# Excerpt to read:
::::

Feminism Is Not Really a Third World Issue Essay | CSS 2016 Solved Essays | CSS Solved Essays | Essays by Sir Syed Kazim Ali | CSS Essays | PMS Essays | Essays by Sir Syed Kazim Ali
Bushra Arooj has attempted this essay on the given pattern, which Sir Syed Kazim Ali teaches his students, who have consistently been qualifying their CSS and PMS essays. The essay is uploaded to help other competitive aspirants learn and practice how to write a comprehensive outline; how to write bullets in an outline; how to write the introductory paragraph; how to connect sentences and paragraphs; how to write a topic sentence; how to put evidence within the paragraphs.
No country in the world has succeeded in closing the gender gap in all aspects of social, political, and economic life, making feminism a global issue, not merely a third-world problem.
2- Debunking the term feminism
3- How is feminism a global issue, not a third-world one?
✓ Due to political discrimination against women
- ✓ Underrepresentation in political parties
- ✓ Low participation in the electoral process
- ✓ Underrepresentation in the decision-making process
- ✓ Very few women as heads of states
✓ Due to economic inequalities faced by women
- ✓ Wage disparity
- ✓ Glass ceiling and hurdles in their promotion to top hierarchies
- ✓ Unequal access to resources
- ✓ Lack of job opportunities
✓ Due to social injustice towards women
- ✓ Social expectations and fixed roles assigned to women
- ✓ Violence against women
- ✓ Early marriages
- ✓ Discriminatory social norms and customs
4- Critical analysis
The dawn of the 21st century has witnessed many feminist movements to improve the status of women worldwide. The developed world has remained the champion of all such movements and urged the third world to follow suit. Yet, no country in the world has succeeded in closing the gender gap in all aspects of social, political, and economic life, making feminism a global issue, not merely a third-world problem. Even the USA, the world power, has never elected a female president since its independence. That reflects that political discrimination, social injustice, and economic oppression against women exist everywhere in the world regardless of the level of development attained by the state. Women face political discrimination worldwide as they are underrepresented in political parties and are not given their due share in the decision-making process. It is evident that a few women act as Heads of state, even though they constitute half of the world’s population.

::::

# Available data:
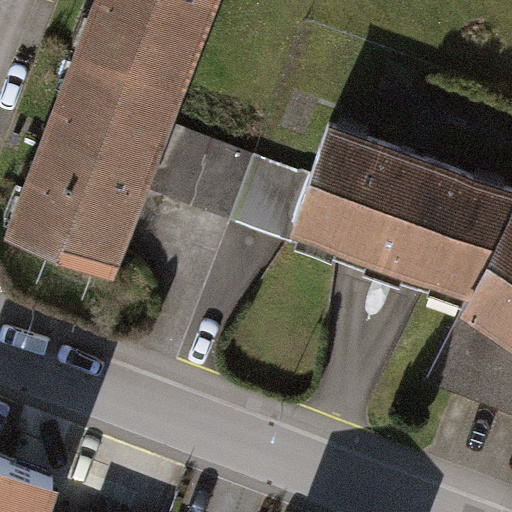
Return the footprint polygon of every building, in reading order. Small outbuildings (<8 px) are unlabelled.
[(89,0),(10,225),(120,269),(150,190),(173,129),(223,0),(89,0)] [(511,185),(332,122),(313,178),(294,229),(467,286),(511,217),(511,185)] [(229,220),(253,156),(173,129),(150,190),(229,220)] [(229,220),(289,242),(294,229),(313,178),(253,156),(229,220)] [(511,217),(467,286),(459,297),(511,331),(511,217)] [(431,387),(511,418),(511,331),(459,297),(431,387)] [(0,454),(0,511),(45,511),(60,477),(0,454)]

::::

# Set problem 1:
According to the feminism essay, which country has never elected a female president since its independence?
# Set problem 2:
Update the feminism essay text from "Feminism Is Not" down to "within the paragraphs.", replacing "aspirants" with "candidates".
# Set problem 3:
Write the next part of the essay on feminism as a global issue, picking up after its last sentence.

# Right answer 1:
The USA.

# Right answer 2:
Feminism Is Not Really a Third World Issue Essay | CSS 2016 Solved Essays | CSS Solved Essays | Essays by Sir Syed Kazim Ali | CSS Essays | PMS Essays | Essays by Sir Syed Kazim Ali
Bushra Arooj has attempted this essay on the given pattern, which Sir Syed Kazim Ali teaches his students, who have consistently been qualifying their CSS and PMS essays. The essay is uploaded to help other competitive candidates learn and practice how to write a comprehensive outline; how to write bullets in an outline; how to write the introductory paragraph; how to connect sentences and paragraphs; how to write a topic sentence; how to put evidence within the paragraphs.

# Right answer 3:
To begin with, it is pertinent to discuss what feminism is. Feminism is the belief that men and women should be treated equally in life’s political, social, and economic aspects. It advocates that women should have access to the same opportunities and space that men enjoy. It also strives to empower them by eliminating all forms of gender discrimination and inequality that are manifested at all stages of women’s life cycle. According to Mary Wollstonecraft, feminism aims at emancipating women of gender biases, dependence on husbands, and sexual division of labour and enables them to gain control of their lives by challenging patriarchal norms and values prevalent in society.
Women are facing political discrimination as they are underrepresented in political parties worldwide. Women face both formal and informal barriers to participation in politics, including problems in the nomination, and these are even worse in parties with hypermasculine cultures. Not to speak of the third world, even the most advanced states cannot bridge that gender gap within the structure of their political parties. For example, according to the Center for American Women And Politics report, only 29% of women candidates were nominated by both the Democratic and Republican parties for the US House of Representatives in the 2020 elections. This reflects the political marginalization of women even in the most advanced states of the world, thereby making feminism a global issue and not merely a third-world problem. Thus, women are underrepresented in political parties worldwide, and their worldwide political marginalization highlights the fact that feminism is a global problem.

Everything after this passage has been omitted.